Friday, September 16, 2005

Turning of the season

Spider

One of the things I enjoy most about London is that we are a short tube ride from the heart of the city and yet when I walk my dog I can lose myself in a green fields and trees. The country is at my doorstep. I frequently walk the dog at a place we call the Reserve. We speak of it as if it is a well known spot for tourists yet really it is one of many quiet reserved spaces located in every borough where nature can get on with it. It is truly a gift to all the locals not only dog walkers. Dog walkers just find these places a little more often as our ramblings are driven by our dogs energy levels .

On Wednesday of this week the reserve still echoed the trill of the surviving cicadas and grasshoppers from the summer months. When the sun peaked out of the clouds I stripped off my sweatshirt and was still warm in a tank top. When the path lead beneath the trees I appreciated the coolness and thought it better than central ac. The last of the bramble berries were fermenting and a fruity smell drifted around . The mud in the old watering hole was becoming baked and fields were browning The 4 foot sticks that had once been towering lush weeds made me sure that there wasn't much water left in these once wet lands.

Thursday the reserve had a chance to begin its change back to the wetlands. Rain fell and cascaded from the trees especially while I was under them. As nature does get on with things in the reserve there was a wild array of weeds. Some of these grew over 5 feet high this summer. I know this as they were distressingly taller than me at some points around the path. There are the usual nettles and brambles and a immense number of varieties of green I can't name. But on Thursday there was one in particular that stood out. It was a reddish tinged plant, whose multiple stems were slight and each ended in a triad of round tips (once flowers). These tips caught the water droplets and held them so this weed was a shimmering vision.

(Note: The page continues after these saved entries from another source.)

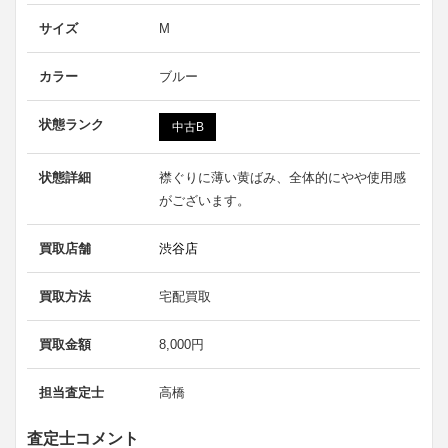
サイズ
M
カラー
ブルー
状態ランク
中古B
状態詳細
襟ぐりに薄い黄ばみ、全体的にやや使用感
がございます。
買取店舗
渋谷店
買取方法
宅配買取
買取金額
8,000円
担当査定士
高橋
査定士コメント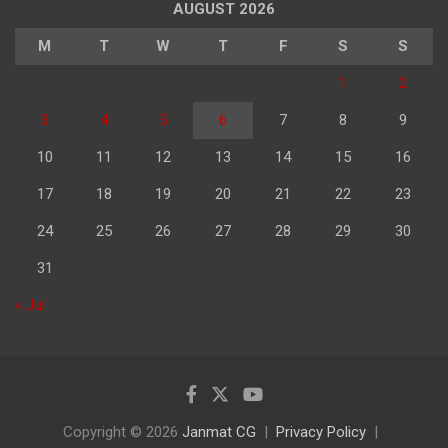
AUGUST 2026
M
T
W
T
F
S
S
1
2
3
4
5
6
7
8
9
10
11
12
13
14
15
16
17
18
19
20
21
22
23
24
25
26
27
28
29
30
31
« Jul
Copyright © 2026
Janmat CG
Privacy Policy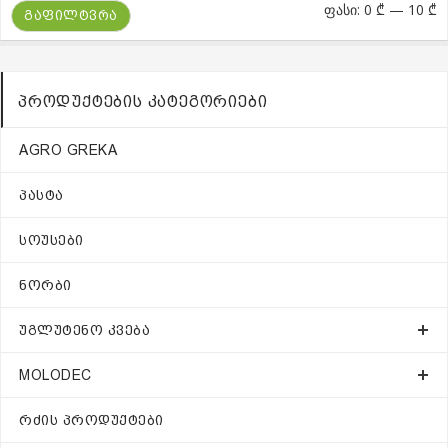
მ
მ
ფასი:
0 ₾
—
10 ₾
ᲒᲐᲤᲘᲚᲢᲕᲠᲐ
ფ
ფ
ᲞᲠᲝᲓᲣᲥᲢᲔᲑᲘᲡ ᲙᲐᲢᲔᲒᲝᲠᲘᲔᲑᲘ
AGRO GREKA
ᲞᲐᲡᲢᲐ
ᲡᲝᲣᲡᲔᲑᲘ
ᲜᲝᲠᲑᲘ
ᲣᲒᲚᲣᲢᲔᲜᲝ ᲙᲕᲔᲑᲐ
MOLODEC
ᲠᲫᲘᲡ ᲞᲠᲝᲓᲣᲥᲢᲔᲑᲘ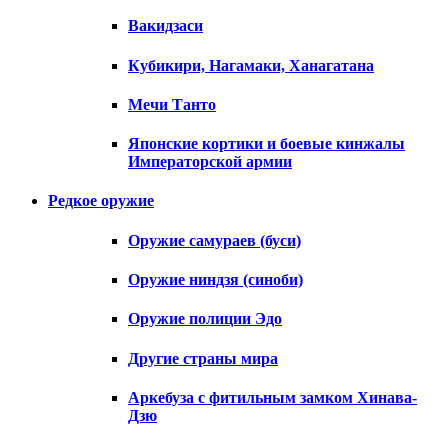
Вакидзаси
Кубикири, Нагамаки, Ханагатана
Мечи Танто
Японские кортики и боевые кинжалы
Императорской армии
Редкое оружие
Оружие самураев (буси)
Оружие ниндзя (синоби)
Оружие полиции Эдо
Другие страны мира
Аркебуза с фитильным замком Хинава-
Дзю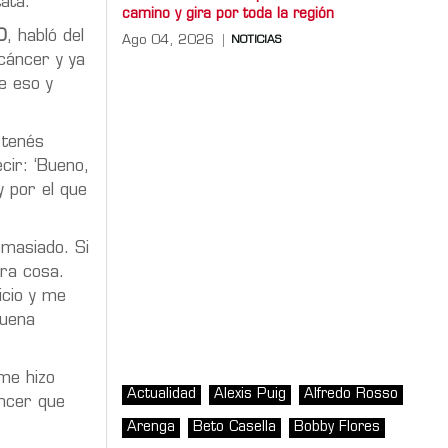
tata.
camino y gira por toda la región
D
, habló del
Ago 04, 2026
NOTICIAS
cáncer y ya
e eso y
 tenés
cir: ‘Bueno,
y por el que
emasiado. Si
tra cosa.
icio y me
buena
 me hizo
Actualidad
Alexis Puig
Alfredo Rosso
áncer que
Arenga
Beto Casella
Bobby Flores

A red skeleton decked out in glittering droplets.

It wasn't the only thing shimmering as Thursday was also marked by the return of the spiders. First I noticed a stickiness across my face when I walked between two bushes. I looked frantically around for hitchhikers at that point. But the real webs were strung between stalks and weeds and the biggest catch today had been raindrops. The webs had a spotted spider sitting right in the middle just like I've seen in National Geographic pictures and documentaries on the BBC.

Today I walked in the reserve past the mud hole that now had a small amount of standing water. The first mud of the season!! Even more exciting was the fact that my dog didn't find it. He is white. The cicadas and grasshoppers were all quiet but what replaced them was the movement of hundreds of thousands of leaves rubbing against each other as a fresh breeze blew. It is an incredibly big sound. Like waves crashing on the beach fills me with an awe of the sea, the breeze forcing its way through the trees filled me with awe. Walking under the trees today I zipped up my fleece and I realized within the past few days autumn has arrived.